§ **WHAT IS REQUIRED**
If an entry below contains an image, drop the image and retype the rest exactly.

Joint position lists:
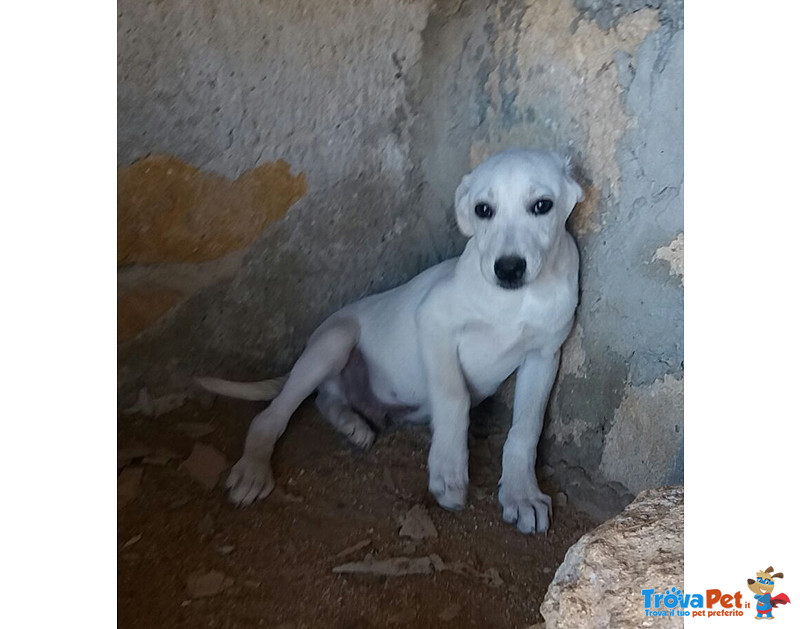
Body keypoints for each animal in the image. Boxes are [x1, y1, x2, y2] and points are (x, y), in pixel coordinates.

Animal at [196, 148, 580, 536]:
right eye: (483, 209)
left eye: (542, 205)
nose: (509, 269)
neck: (515, 301)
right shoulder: (433, 321)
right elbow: (454, 398)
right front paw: (448, 469)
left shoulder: (543, 356)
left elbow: (525, 428)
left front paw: (522, 494)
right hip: (334, 341)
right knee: (272, 415)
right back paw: (254, 469)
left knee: (326, 399)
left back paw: (352, 425)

§ **EXERCISE OUTPUT**
Body keypoints for each animal in the image. Boxes are [x1, y1, x2, y2] and points are (x, y), in pixel coordinates.

Animal at [196, 148, 580, 536]:
right eye: (483, 209)
left eye: (542, 205)
nose: (509, 269)
neck: (515, 301)
right shoulder: (433, 321)
right elbow: (454, 398)
right front paw: (448, 469)
left shoulder: (543, 356)
left elbow: (525, 428)
left front paw: (522, 494)
right hip: (334, 341)
right knee: (272, 415)
right back paw: (254, 469)
left knee: (326, 399)
left back paw: (352, 425)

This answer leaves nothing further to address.